Handle batch input inference for MoD Infini-Former more gracefully

dingo-actual / infini-transformer

PyTorch implementation of Infini-Transformer from "Leave No Context Behind: Efficient Infinite Context Transformers with Infini-attention" (https://arxiv.org/abs/2404.07143)

MIT License

280 stars 23 forks source link

Handle batch input inference for MoD Infini-Former more gracefully #10

Open dingo-actual opened 6 months ago

dingo-actual commented 6 months ago

Currently, the token sampling for MoD Infini-Former at inference time can result in different length sequences for each observation in the batch. The current workaround is to force the batch size to one and loop through the observations in the batch, which is highly inefficient.

There are two main options for handling this efficiently:

Pad the sampled sequences to the longest sequence length in such a way that the additional tokens contribute nothing to downstream calculations.
Wait for PyTorch to implement a ragged tensor type

I'm likely to pursue the first because there's no telling how long it'll be before the PyTorch devs add ragged tensors.
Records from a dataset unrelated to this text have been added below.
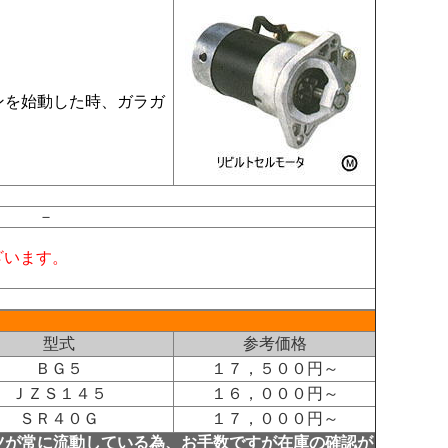
ンを始動した時、ガラガ
－
ざいます。
型式
参考価格
ＢＧ５
１７，５００円～
ＪＺＳ１４５
１６，０００円～
ＳＲ４０Ｇ
１７，０００円～
ツが常に流動している為、お手数ですが在庫の確認が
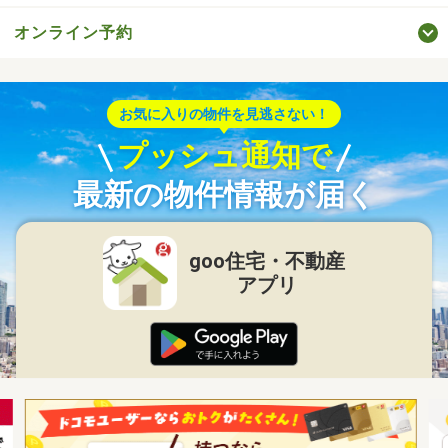
オンライン予約
お気に入りの物件を見逃さない！
プッシュ通知で
最新の物件情報が届く
goo住宅・不動産
アプリ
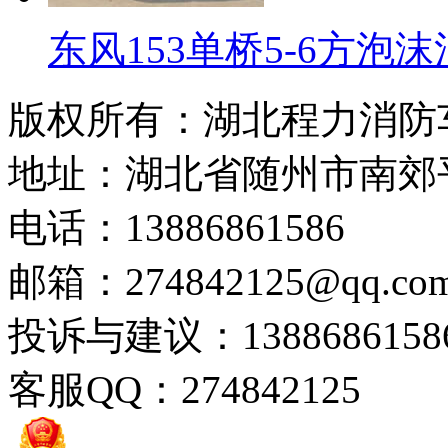
东风153单桥5-6方泡
版权所有：湖北程力消防
地址：湖北省随州市南郊
电话：13886861586
邮箱：274842125@qq.co
投诉与建议：1388686158
客服QQ：274842125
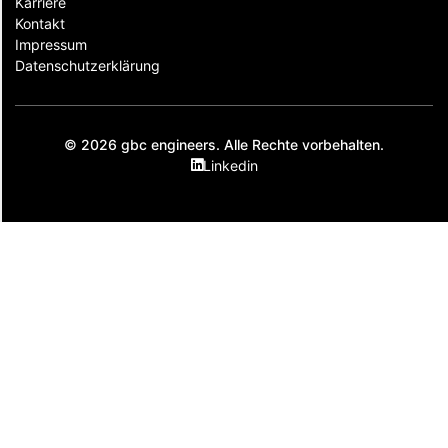
Karriere
Kontakt
Impressum
Datenschutzerklärung
© 2026 gbc engineers. Alle Rechte vorbehalten.
Linkedin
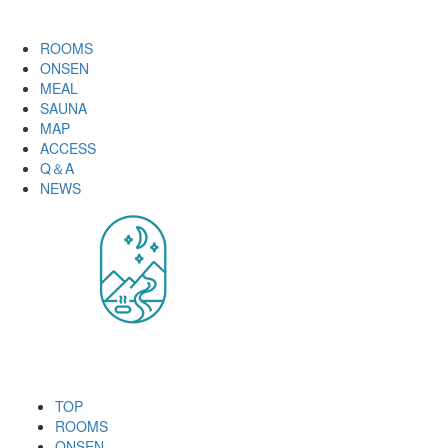
ROOMS
ONSEN
MEAL
SAUNA
MAP
ACCESS
Q＆A
NEWS
TOP
ROOMS
ONSEN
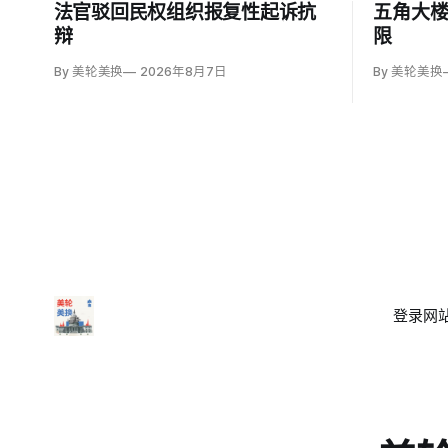
法官驳回民权组织报复性起诉抗
五角大
辩
限
By 美轮美换
2026年8月7日
By 美轮美换
登录
网站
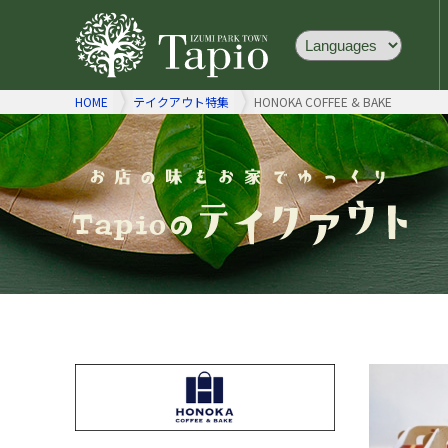
HOME
テイクアウト特集
HONOKA COFFEE & BAKE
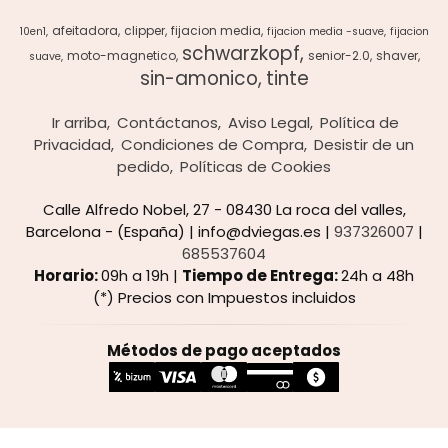
afeitadora
clipper
fijacion media
10en1
fijacion media -suave
fijacion
schwarzkopf
moto-magnetico
senior-2.0
shaver
suave
sin-amonico
tinte
Ir arriba
Contáctanos
Aviso Legal
Política de
Privacidad
Condiciones de Compra
Desistir de un
pedido
Políticas de Cookies
Calle Alfredo Nobel, 27 - 08430 La roca del valles,
Barcelona - (España) | info@dviegas.es |
937326007
|
685537604
Horario:
09h a 19h |
Tiempo de Entrega:
24h a 48h
(*) Precios con Impuestos incluidos
Métodos de pago aceptados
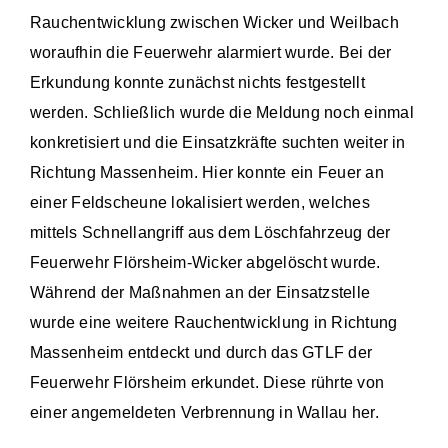
Rauchentwicklung zwischen Wicker und Weilbach
woraufhin die Feuerwehr alarmiert wurde. Bei der
Erkundung konnte zunächst nichts festgestellt
werden. Schließlich wurde die Meldung noch einmal
konkretisiert und die Einsatzkräfte suchten weiter in
Richtung Massenheim. Hier konnte ein Feuer an
einer Feldscheune lokalisiert werden, welches
mittels Schnellangriff aus dem Löschfahrzeug der
Feuerwehr Flörsheim-Wicker abgelöscht wurde.
Während der Maßnahmen an der Einsatzstelle
wurde eine weitere Rauchentwicklung in Richtung
Massenheim entdeckt und durch das GTLF der
Feuerwehr Flörsheim erkundet. Diese rührte von
einer angemeldeten Verbrennung in Wallau her.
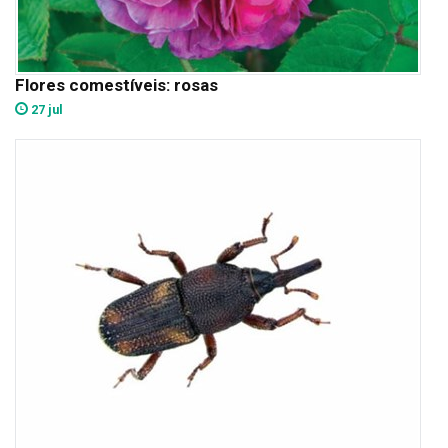
Flores comestíveis: rosas
27 jul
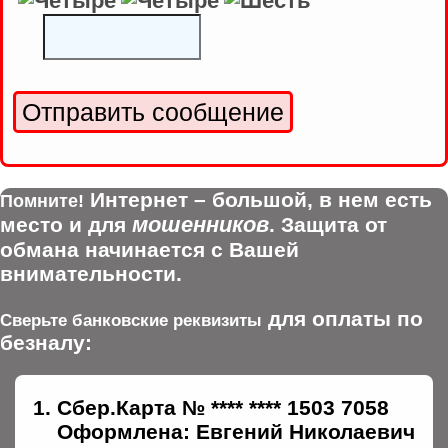
Интернет – большой, в нем есть
Помните!
мошенников
место и для
. Защита от
обмана начинается с Вашей
внимательности.
для оплаты по
Сверьте банковские реквизиты
безналу:
Сбер.Карта № **** **** 1503 7058
Оформлена: Евгений Николаевич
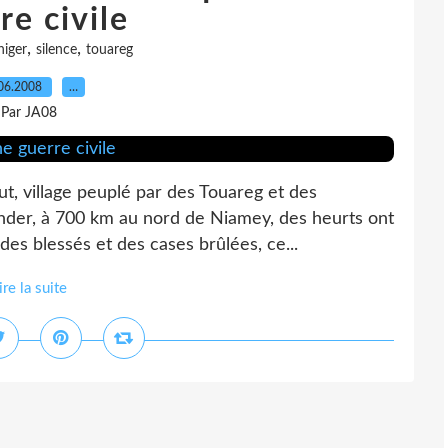
re civile
,
,
niger
silence
touareg
06.2008
…
Par JA08
ut, village peuplé par des Touareg et des
nder, à 700 km au nord de Niamey, des heurts ont
des blessés et des cases brûlées, ce...
ire la suite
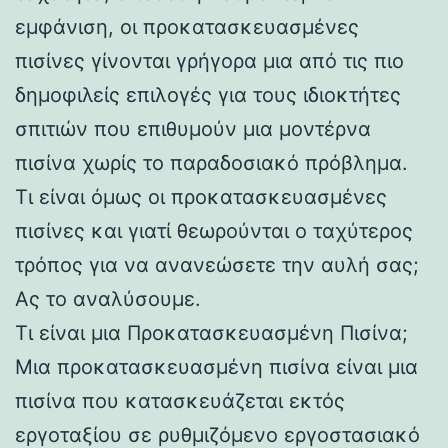
εμφάνιση, οι προκατασκευασμένες
πισίνες γίνονται γρήγορα μια από τις πιο
δημοφιλείς επιλογές για τους ιδιοκτήτες
σπιτιών που επιθυμούν μια μοντέρνα
πισίνα χωρίς το παραδοσιακό πρόβλημα.
Τι είναι όμως οι προκατασκευασμένες
πισίνες και γιατί θεωρούνται ο ταχύτερος
τρόπος για να ανανεώσετε την αυλή σας;
Ας το αναλύσουμε.
Τι είναι μια Προκατασκευασμένη Πισίνα;
Μια προκατασκευασμένη πισίνα είναι μια
πισίνα που κατασκευάζεται εκτός
εργοταξίου σε ρυθμιζόμενο εργοστασιακό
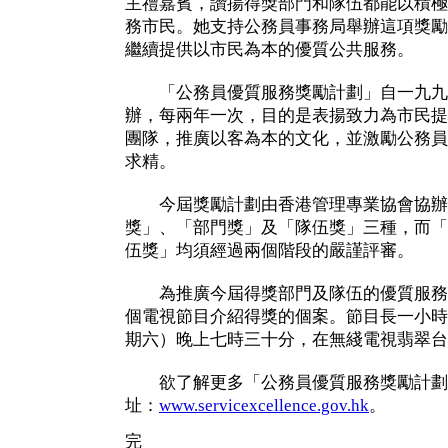
主禮嘉賓，讚揚得獎部門和隊伍都能以積極
務市民。她支持公務員事務局舉辦這項獎勵
繼續提供以市民為本的優質公共服務。
「公務員優質服務獎勵計劃」自一九九
辦，每兩年一次，目的是表揚致力為市民提
團隊，推廣以客為本的文化，並激勵公務員
求精。
今屆獎勵計劃由香港管理專業協會協辦
獎」、「部門獎」及「隊伍獎」三種，而「
伍獎」均須經過兩個階段的嚴謹評審。
為推廣今屆得獎部門及隊伍的優質服務
個電視節目介紹得獎的個案。節目長一小時
期六）晚上七時三十分，在無綫電視翡翠台
欲了解更多「公務員優質服務獎勵計劃
址：
www.servicexcellence.gov.hk
。
完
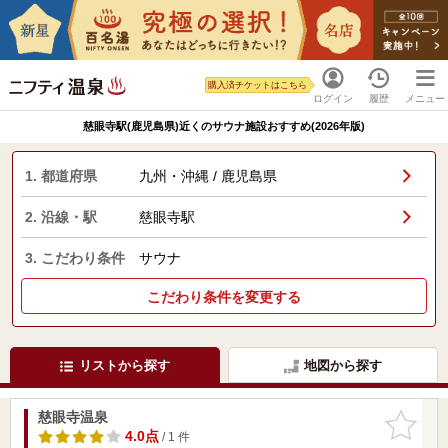
購入済チケットはこちら
ログイン
履歴
メニュー
慈眼寺駅(鹿児島県)近くのサウナ施設おすすめ(2026年版)
1. 都道府県
九州・沖縄 / 鹿児島県
2. 沿線・駅
慈眼寺駅
3. こだわり条件
サウナ
こだわり条件を変更する
リストから探す
地図から探す
慈眼寺温泉
お気に入
りに追加
4.0点
/ 1 件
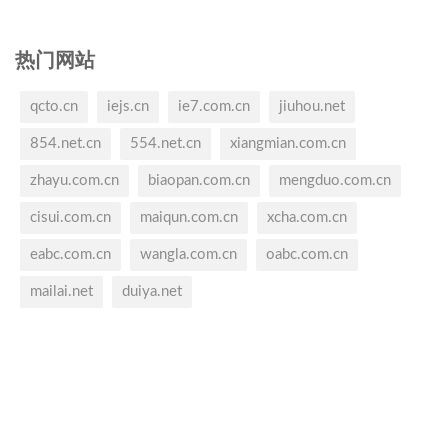
热门网站
qcto.cn
iejs.cn
ie7.com.cn
jiuhou.net
854.net.cn
554.net.cn
xiangmian.com.cn
zhayu.com.cn
biaopan.com.cn
mengduo.com.cn
cisui.com.cn
maiqun.com.cn
xcha.com.cn
eabc.com.cn
wangla.com.cn
oabc.com.cn
mailai.net
duiya.net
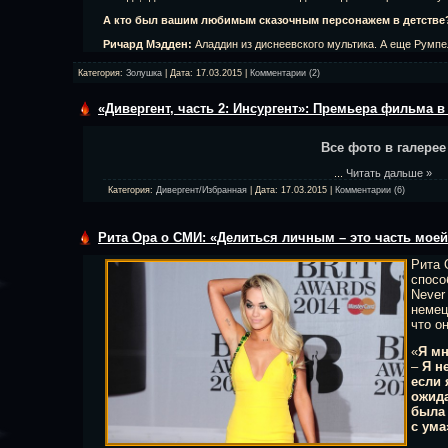
А кто был вашим любимым сказочным персонажем в детстве
Ричард Мэдден:
Аладдин из диснеевского мультика. А еще Рум
Категория:
Золушка
| Дата:
17.03.2015
|
Комментарии (2)
«Дивергент, часть 2: Инсургент»: Премьера фильма в
Все фото в галерее
...
Читать дальше »
Категория:
Дивергент/Избранная
| Дата:
17.03.2015
|
Комментарии (6)
Рита Ора о СМИ: «Делиться личным – это часть мое
Рита 
спосо
Never
немец
что о
«
Я мн
–
Я н
если 
ожида
была 
с ума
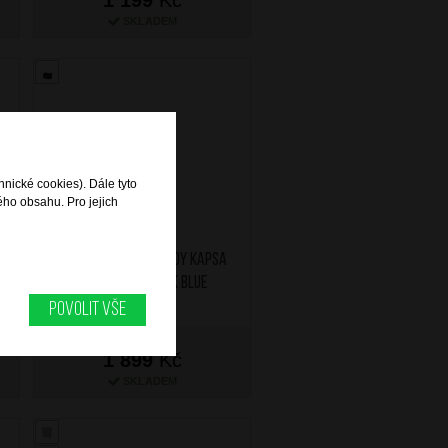
SKLADEM
hnické cookies). Dále tyto
ého obsahu. Pro jejich
SAMSONITE Crossbody kapsa
XS Move 5.0 Dark Blue
Povolit vše
1 899
Kč
SKLADEM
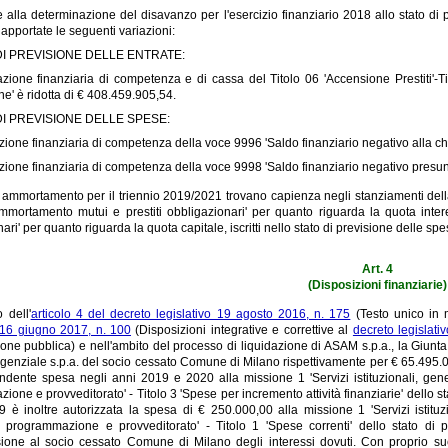
e alla determinazione del disavanzo per l'esercizio finanziario 2018 allo stato di 
pportate le seguenti variazioni:
DI PREVISIONE DELLE ENTRATE:
azione finanziaria di competenza e di cassa del Titolo 06 'Accensione Prestiti'-T
ne' è ridotta di € 408.459.905,54.
DI PREVISIONE DELLE SPESE:
azione finanziaria di competenza della voce 9996 'Saldo finanziario negativo alla c
zione finanziaria di competenza della voce 9998 'Saldo finanziario negativo presunt
i ammortamento per il triennio 2019/2021 trovano capienza negli stanziamenti del
ammortamento mutui e prestiti obbligazionari' per quanto riguarda la quota int
ari' per quanto riguarda la quota capitale, iscritti nello stato di previsione delle s
Art. 4
(Disposizioni finanziarie)
o dell'
articolo 4 del decreto legislativo 19 agosto 2016, n. 175
(Testo unico in m
o 16 giugno 2017, n. 100
(Disposizioni integrative e correttive al
decreto legislat
one pubblica) e nell'ambito del processo di liquidazione di ASAM s.p.a., la Giunta 
genziale s.p.a. del socio cessato Comune di Milano rispettivamente per € 65.495.00
ondente spesa negli anni 2019 e 2020 alla missione 1 'Servizi istituzionali, gen
one e provveditorato' - Titolo 3 'Spese per incremento attività finanziarie' dello s
9 è inoltre autorizzata la spesa di € 250.000,00 alla missione 1 'Servizi istit
a, programmazione e provveditorato' - Titolo 1 'Spese correnti' dello stato di
ione al socio cessato Comune di Milano degli interessi dovuti. Con proprio su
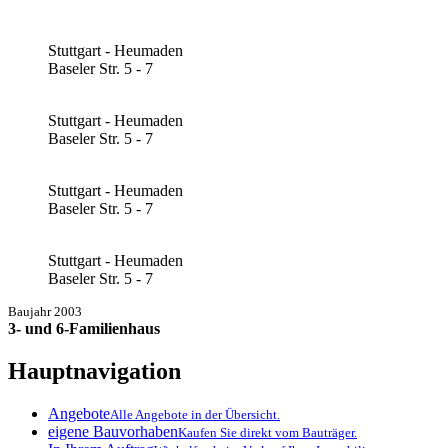
Stuttgart - Heumaden
Baseler Str. 5 - 7
Stuttgart - Heumaden
Baseler Str. 5 - 7
Stuttgart - Heumaden
Baseler Str. 5 - 7
Stuttgart - Heumaden
Baseler Str. 5 - 7
Baujahr
2003
3- und 6-Familienhaus
Hauptnavigation
Angebote
Alle Angebote in der Übersicht.
eigene Bauvorhaben
Kaufen Sie direkt vom Bauträger.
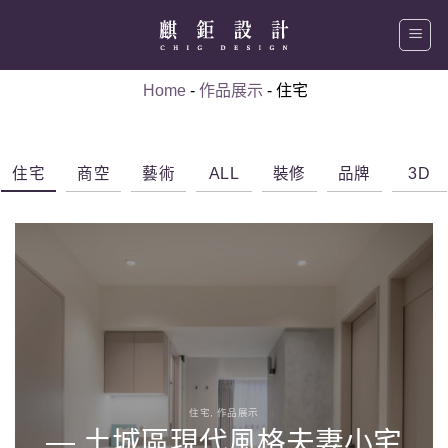
Skip
to
content
Home
-
作品展示
-
住宅
住宅
商空
藝術
ALL
裝修
品牌
3D
住宅, 作品展示
— 土城區現代風格夫妻小宅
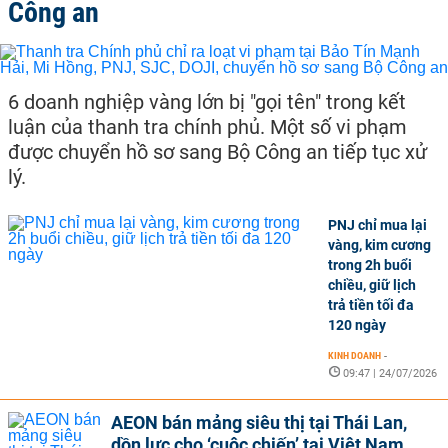
Công an
6 doanh nghiệp vàng lớn bị "gọi tên" trong kết
luận của thanh tra chính phủ. Một số vi phạm
được chuyển hồ sơ sang Bộ Công an tiếp tục xử
lý.
PNJ chỉ mua lại
vàng, kim cương
trong 2h buổi
chiều, giữ lịch
trả tiền tối đa
120 ngày
KINH DOANH
-
09:47 | 24/07/2026
AEON bán mảng siêu thị tại Thái Lan,
dồn lực cho ‘cuộc chiến’ tại Việt Nam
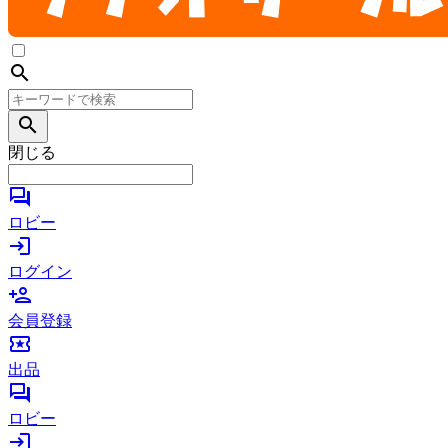
search
search
閉じる
forum
ロビー
login
ログイン
person_add
会員登録
local_activity
出品
forum
ロビー
login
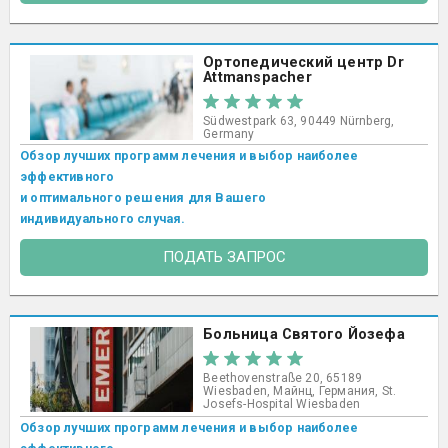
Ортопедический центр Dr
Attmanspacher
Südwestpark 63, 90449 Nürnberg,
Germany
Обзор лучших программ лечения и выбор наиболее
эффективного
и оптимального решения для Вашего
индивидуального случая.
ПОДАТЬ ЗАПРОС
Больница Святого Йозефа
Beethovenstraße 20, 65189
Wiesbaden, Майнц, Германия, St.
Josefs-Hospital Wiesbaden​
Обзор лучших программ лечения и выбор наиболее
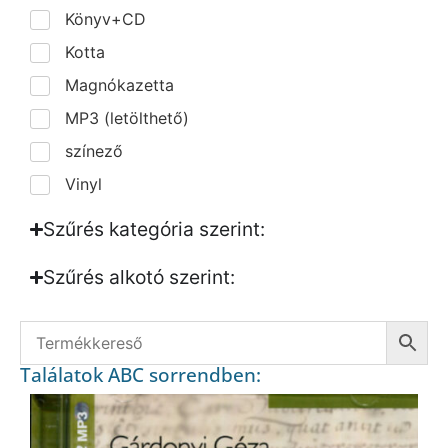
Könyv+CD
Kotta
Magnókazetta
MP3 (letölthető)
színező
Vinyl
Szűrés kategória szerint:
Szűrés alkotó szerint:​
Találatok ABC sorrendben:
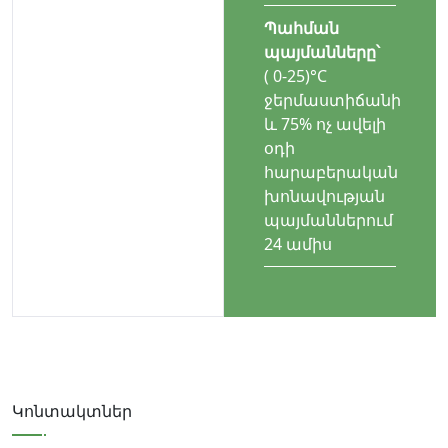
Պահման
պայմանները՝
( 0-25)°С
ջերմաստիճանի
և 75% ոչ ավելի
օդի
հարաբերական
խոնավության
պայմաններում
24 ամիս
Կոնտակտներ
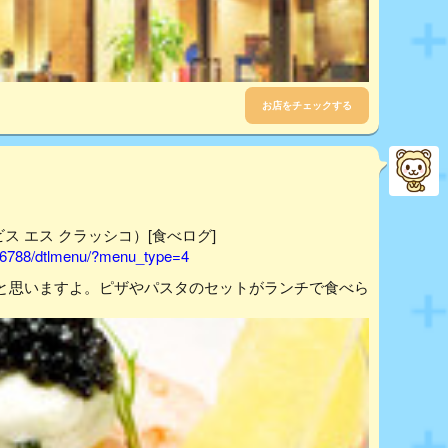
お店をチェックする
（エビス エス クラッシコ）[食べログ]
116788/dtlmenu/?menu_type=4
と思いますよ。ピザやパスタのセットがランチで食べら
muditbhargava66 commented 6 months ago

I worked on this issue #15.

muditbhargava66 commented 6 months ago

Should this issue be closed, or do you need any more changes? Please let me know if you have any further questions.

dingo-actual commented 6 months ago

Unfortunately, the fix you introduced assumes that calling .forward_() produces a valid result when called on the original input. What needs to happen during inference is for .forward() to use sample_mask_seg to pad the samples along the token dimension until they all have the same length. The part I haven't gotten around to is going through the math to determine a choice of padding token that doesn't affect downstream calculations.

For the moment, I'm going to revert the change, just to maintain functionality (slow as it is). I really appreciate your putting in time on this though!